What needs to be done ▸
All of the data that follows should be given again exactly, without its images.
-- Opening Marker --
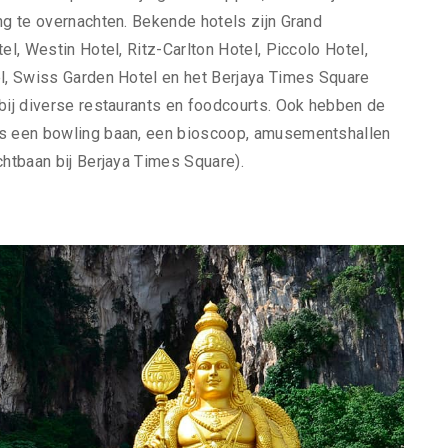
ng te overnachten. Bekende hotels zijn Grand
el, Westin Hotel, Ritz-Carlton Hotel, Piccolo Hotel,
el, Swiss Garden Hotel en het Berjaya Times Square
 bij diverse restaurants en foodcourts. Ook hebben de
ls een bowling baan, een bioscoop, amusementshallen
chtbaan bij Berjaya Times Square).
-- Closing Marker --
Solution for this exercise ▸
ng te overnachten. Bekende hotels zijn Grand
el, Westin Hotel, Ritz-Carlton Hotel, Piccolo Hotel,
el, Swiss Garden Hotel en het Berjaya Times Square
 bij diverse restaurants en foodcourts. Ook hebben de
ls een bowling baan, een bioscoop, amusementshallen
chtbaan bij Berjaya Times Square).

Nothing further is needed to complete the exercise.